ROLLING STOCK STRUCTURAL
To assist SNC Lavalin in monitoring the structural integrity of rolling stock, Resonate Systems developed a customised measurement system for a long-term study; including components such as a web front-end to data, enabling end users to request and inspect data remotely.
To gain a full understanding of the dynamic environment and loads rolling stock is subject to over its lifetime, the custom data acquisition system measured static and dynamic strain and GPS data.
Resonate Systems designed and developed the system to be rugged and capable to monitor for a period of 12 to 18 months. The system was also provided remote data uploads to a dedicated web portal.
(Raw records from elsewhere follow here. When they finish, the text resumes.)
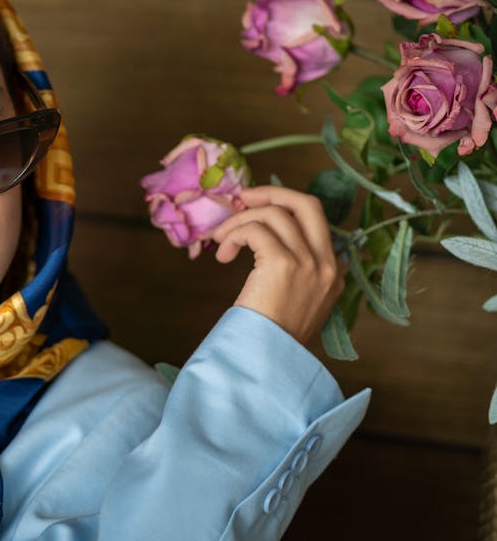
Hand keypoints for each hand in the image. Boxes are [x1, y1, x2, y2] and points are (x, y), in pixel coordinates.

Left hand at [210, 186, 342, 344]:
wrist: (268, 361)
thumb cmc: (271, 335)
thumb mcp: (295, 301)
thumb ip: (292, 269)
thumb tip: (260, 235)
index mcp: (333, 272)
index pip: (315, 220)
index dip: (283, 207)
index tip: (256, 210)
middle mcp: (327, 264)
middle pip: (307, 203)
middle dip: (273, 192)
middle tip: (244, 198)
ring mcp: (308, 263)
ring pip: (273, 214)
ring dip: (239, 221)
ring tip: (220, 242)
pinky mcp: (283, 264)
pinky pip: (255, 230)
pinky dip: (233, 235)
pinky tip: (223, 254)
The systems were installed in locations subjected to high level of vibration and with limited opportunities to perform inspection and maintenance once in the field. As such, the design had to be robust, simple to operate and verified/approved for rail use
With clearly defined measurement requirements from SNC Lavalin and to meet the project objectives, Resonate Systems defined how to best acquire data and specified the full set of necessary infrastructure required to meet the client’s objectives.
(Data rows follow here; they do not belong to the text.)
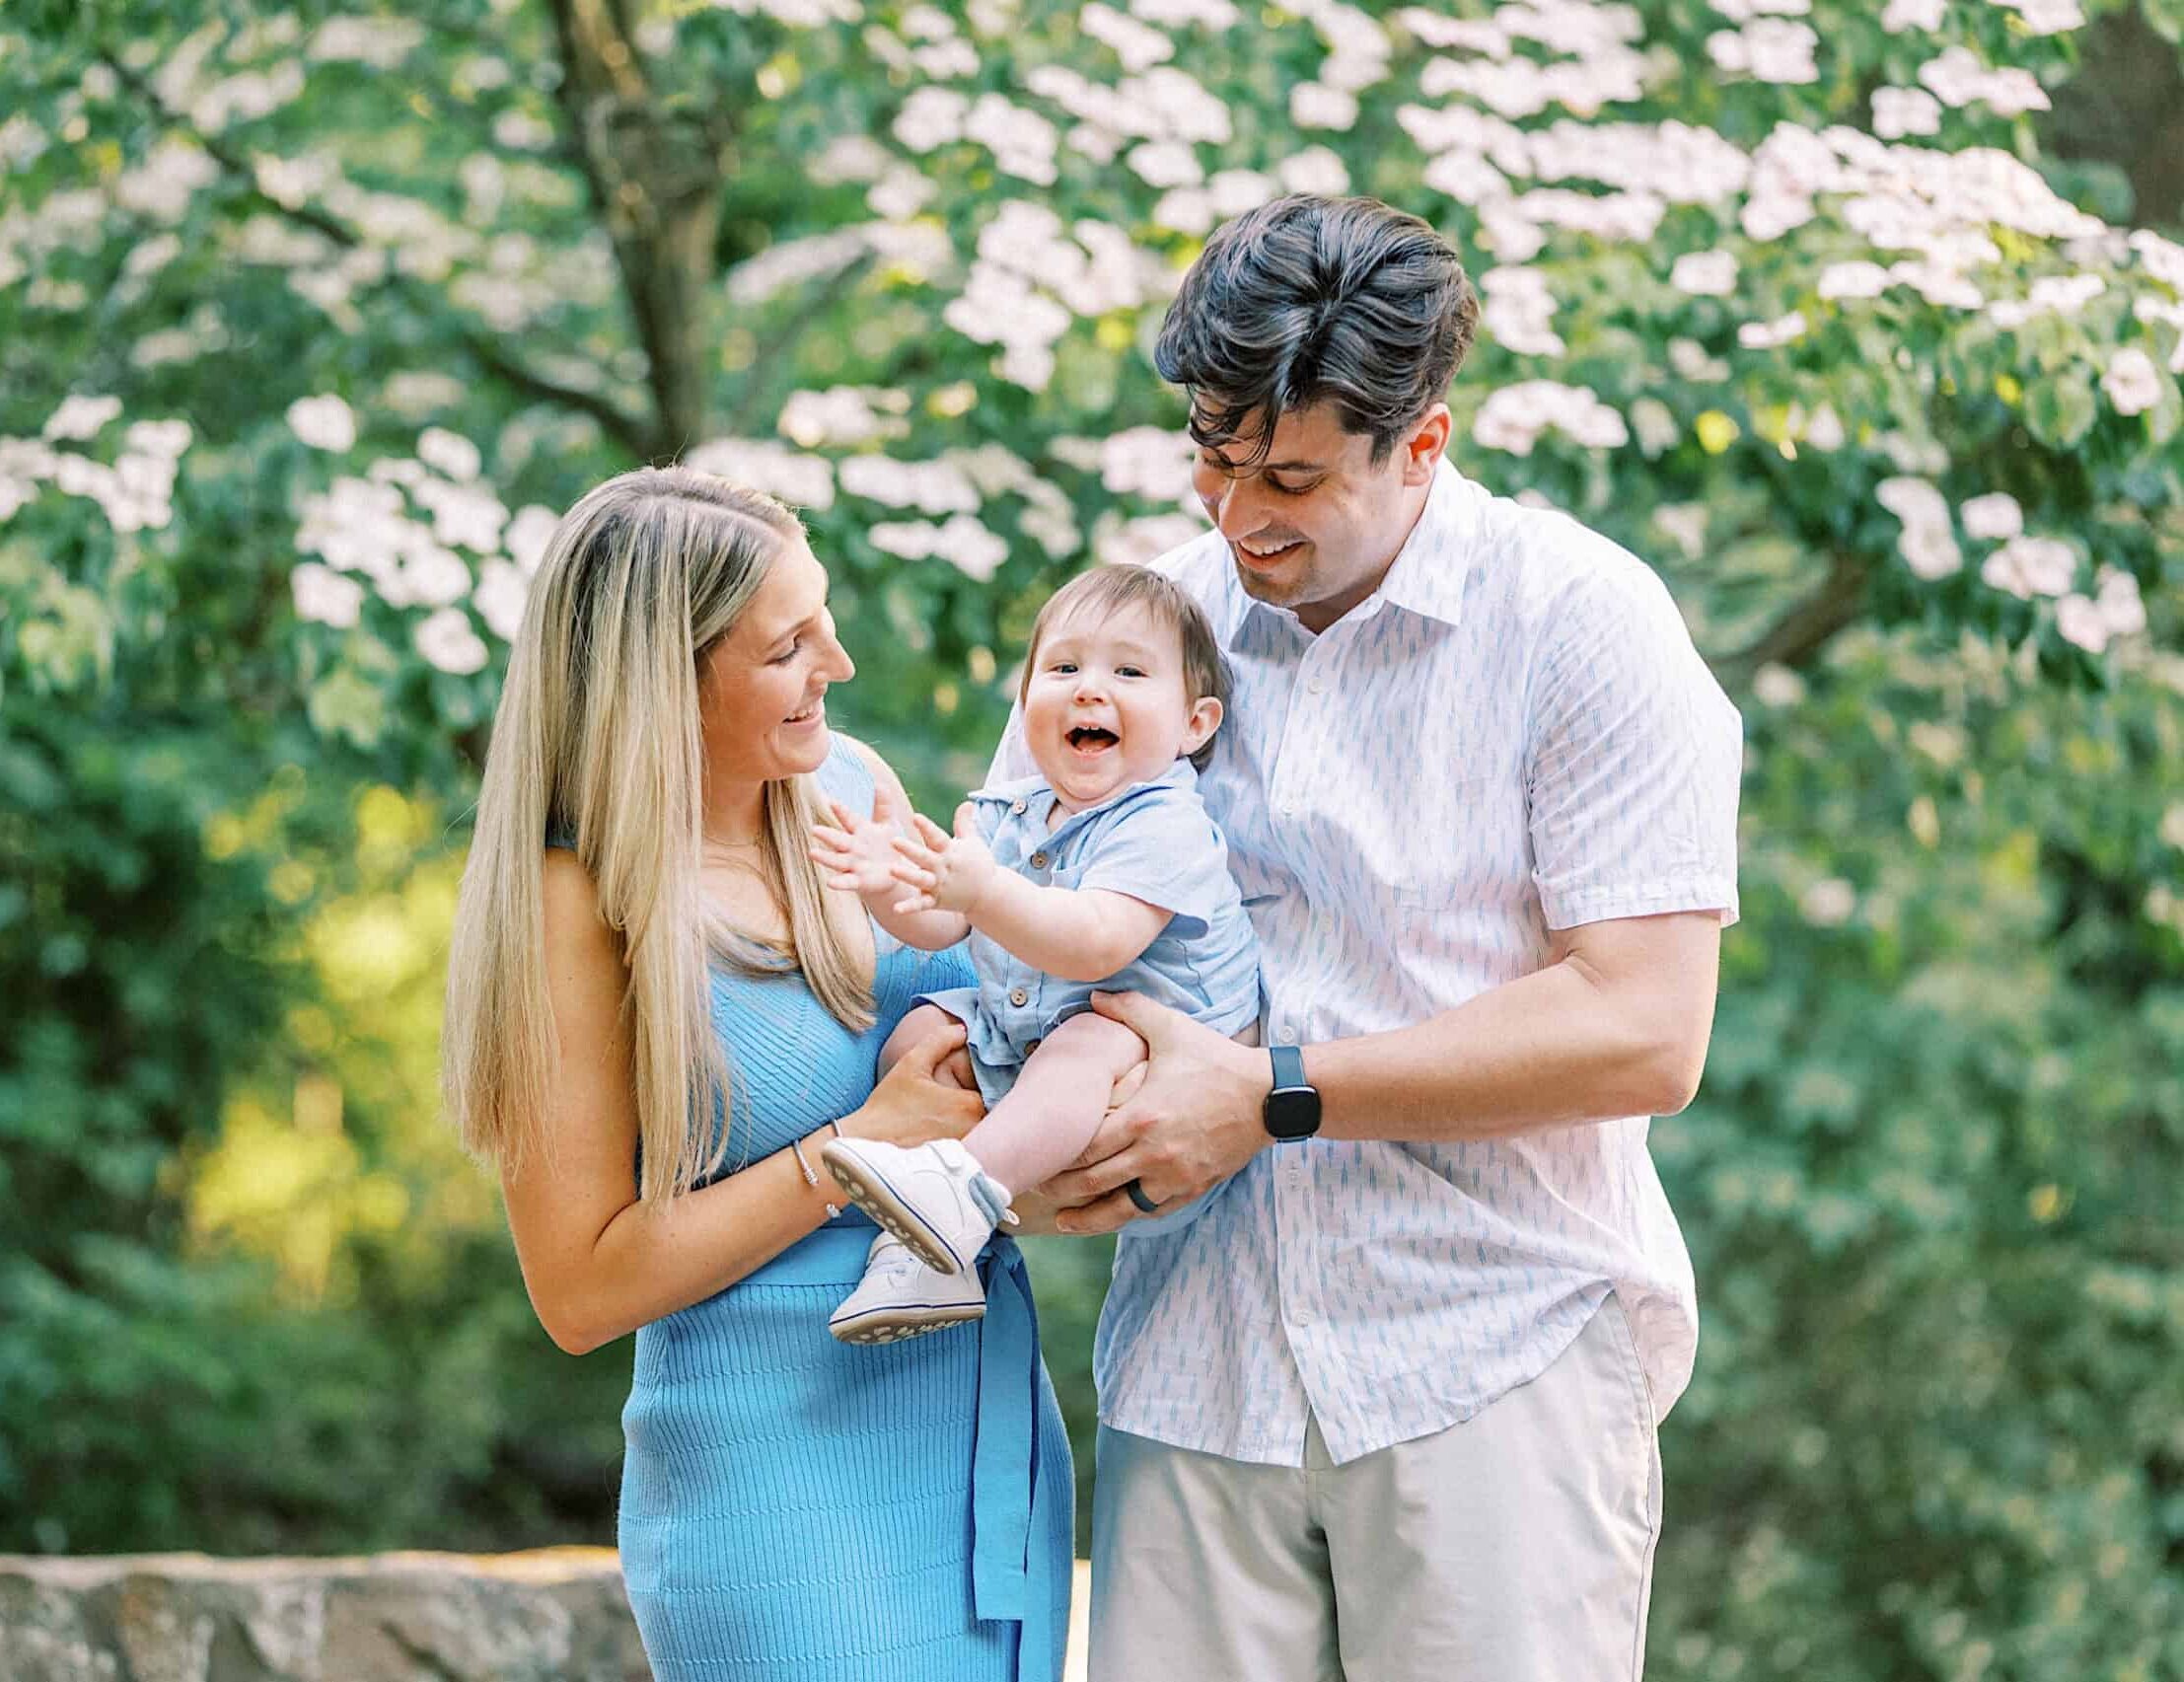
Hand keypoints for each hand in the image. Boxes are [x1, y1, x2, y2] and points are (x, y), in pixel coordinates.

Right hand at [809, 790, 907, 901]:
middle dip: (827, 835)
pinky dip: (839, 883)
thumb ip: (883, 806)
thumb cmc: (887, 846)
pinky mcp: (858, 881)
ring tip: (812, 853)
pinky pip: (847, 882)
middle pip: (838, 839)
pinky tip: (830, 883)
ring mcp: (853, 864)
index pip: (848, 818)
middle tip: (814, 829)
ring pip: (836, 860)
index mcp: (859, 831)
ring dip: (825, 857)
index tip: (831, 801)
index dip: (841, 810)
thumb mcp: (888, 824)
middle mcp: (853, 847)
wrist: (893, 873)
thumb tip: (879, 783)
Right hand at [841, 1017, 984, 1145]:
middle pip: (990, 1110)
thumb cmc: (888, 1106)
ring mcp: (968, 1151)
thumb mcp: (911, 1065)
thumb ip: (939, 1042)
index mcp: (968, 1105)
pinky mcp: (958, 1167)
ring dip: (972, 1121)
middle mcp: (974, 1130)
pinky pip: (972, 1149)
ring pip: (982, 1130)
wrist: (867, 1147)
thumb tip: (961, 1029)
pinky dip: (966, 1140)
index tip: (964, 1082)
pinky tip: (944, 1134)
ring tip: (947, 1116)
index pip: (991, 1088)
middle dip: (978, 1102)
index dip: (978, 1082)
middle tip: (955, 1098)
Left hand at [889, 804, 998, 917]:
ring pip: (921, 880)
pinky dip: (910, 908)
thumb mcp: (973, 842)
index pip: (938, 837)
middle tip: (893, 841)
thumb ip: (964, 823)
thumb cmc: (979, 864)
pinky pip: (921, 905)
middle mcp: (943, 868)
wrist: (988, 894)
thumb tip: (967, 802)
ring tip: (892, 869)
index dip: (927, 828)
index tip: (916, 817)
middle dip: (910, 849)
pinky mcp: (936, 902)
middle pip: (924, 857)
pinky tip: (896, 909)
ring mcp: (939, 886)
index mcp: (951, 851)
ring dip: (907, 875)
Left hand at [1037, 993, 1268, 1235]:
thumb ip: (1130, 1010)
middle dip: (1061, 1188)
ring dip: (1088, 1218)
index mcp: (1142, 1116)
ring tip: (1063, 1221)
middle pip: (1094, 1183)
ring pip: (1121, 1209)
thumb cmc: (1217, 1060)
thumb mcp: (1172, 1028)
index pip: (1085, 1147)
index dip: (1058, 1155)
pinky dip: (1127, 1216)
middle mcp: (1154, 1153)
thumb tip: (1094, 996)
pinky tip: (1110, 1218)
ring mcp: (1174, 1176)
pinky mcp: (1192, 1187)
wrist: (1268, 1095)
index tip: (1039, 1155)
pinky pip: (1152, 1211)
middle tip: (1038, 1187)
Through this project, Resonate Systems demonstrated a broad range of capabilities by having designed and built the custom onboard monitoring system, undertaking the on-site installation, developing a tailored web data access portal and through the provision of timely client reports.
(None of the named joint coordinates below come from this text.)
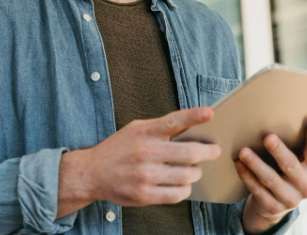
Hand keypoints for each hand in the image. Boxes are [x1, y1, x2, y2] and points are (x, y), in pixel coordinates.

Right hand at [88, 107, 221, 205]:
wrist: (92, 172)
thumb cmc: (118, 149)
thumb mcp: (135, 130)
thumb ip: (160, 129)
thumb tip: (193, 130)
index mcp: (144, 132)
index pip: (173, 121)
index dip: (193, 116)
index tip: (210, 112)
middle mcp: (145, 152)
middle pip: (190, 152)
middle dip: (208, 152)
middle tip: (214, 151)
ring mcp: (145, 175)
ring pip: (188, 175)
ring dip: (195, 173)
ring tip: (193, 169)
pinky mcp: (145, 194)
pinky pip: (178, 194)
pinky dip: (185, 189)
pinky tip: (182, 184)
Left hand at [235, 123, 306, 232]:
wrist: (276, 202)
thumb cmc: (283, 171)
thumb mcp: (294, 161)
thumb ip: (291, 146)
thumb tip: (273, 118)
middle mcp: (306, 186)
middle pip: (291, 166)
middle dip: (278, 151)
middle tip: (267, 137)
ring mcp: (291, 199)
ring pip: (271, 179)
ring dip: (256, 164)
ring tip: (243, 151)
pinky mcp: (274, 207)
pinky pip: (258, 190)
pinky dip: (247, 176)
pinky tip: (238, 165)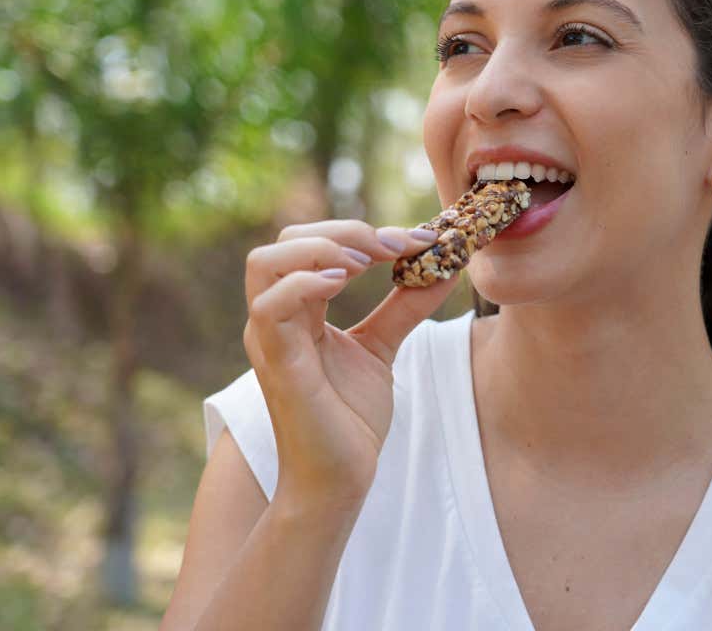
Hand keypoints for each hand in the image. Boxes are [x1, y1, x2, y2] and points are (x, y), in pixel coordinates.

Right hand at [242, 220, 456, 513]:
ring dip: (322, 247)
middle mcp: (276, 318)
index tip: (420, 237)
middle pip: (286, 241)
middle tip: (397, 245)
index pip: (312, 244)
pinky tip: (342, 282)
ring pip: (266, 263)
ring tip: (368, 259)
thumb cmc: (350, 418)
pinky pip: (272, 308)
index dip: (364, 231)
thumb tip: (445, 262)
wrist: (340, 480)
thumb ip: (405, 304)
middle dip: (345, 230)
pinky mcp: (278, 365)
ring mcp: (271, 340)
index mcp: (298, 310)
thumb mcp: (383, 347)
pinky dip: (304, 283)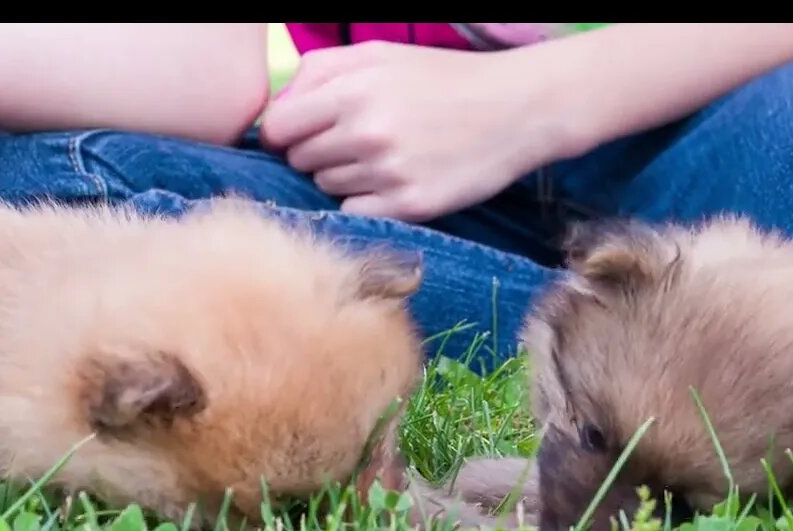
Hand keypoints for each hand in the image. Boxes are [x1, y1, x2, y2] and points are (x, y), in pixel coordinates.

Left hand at [259, 41, 563, 222]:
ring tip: (383, 157)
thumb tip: (277, 111)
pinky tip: (392, 181)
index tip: (303, 133)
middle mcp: (365, 131)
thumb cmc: (442, 79)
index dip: (284, 133)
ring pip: (326, 186)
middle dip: (317, 152)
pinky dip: (365, 201)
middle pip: (299, 160)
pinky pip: (354, 212)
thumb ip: (319, 72)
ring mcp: (387, 172)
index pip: (277, 128)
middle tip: (355, 142)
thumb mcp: (379, 54)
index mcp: (351, 89)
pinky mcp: (409, 205)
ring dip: (344, 176)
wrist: (515, 109)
O-Bahn CITY ACCESS PROJECT
GROUND VIBRATION MONITORING
A $160M major infrastructure project within the Adelaide CBD, the O-Bahn City Access project involved construction of a 670-metre tunnel and road realignments to reduce bus travel time and traffic congestion in that area.
The AvaTrace M80 vibration monitor is ideally suited to construction projects as they provide a number of benefits including, their ease of use in the field.
The units are lightweight, portable and have an extensive battery life of up to eight months depending on use and conditions.
AvaTrace M80 and AvaNet cloud services helped minimising time and labour costs spent on changing batteries and retrieving data manually.
Real-time alerts are activated when project vibration levels are exceeded with the cloud-based data portal AvaNet being accessible at all times by users.
The O’Bahn monitoring project included a number of community stakeholders and vibration sensitive areas, including residences and buildings on Adelaide’s Hackney Road, the National Wine Centre and commercial premises on East Terrace.
Resonate Consultants used AVATrace M80 vibration monitors to minimise the risk of building damage including, heritage structures from construction-induced vibration and to ensure project-specific vibration requirements were achieved.
When vibration levels were exceeded, alerts were sent to the client and steps taken to review the works to reduce vibration levels within the project area.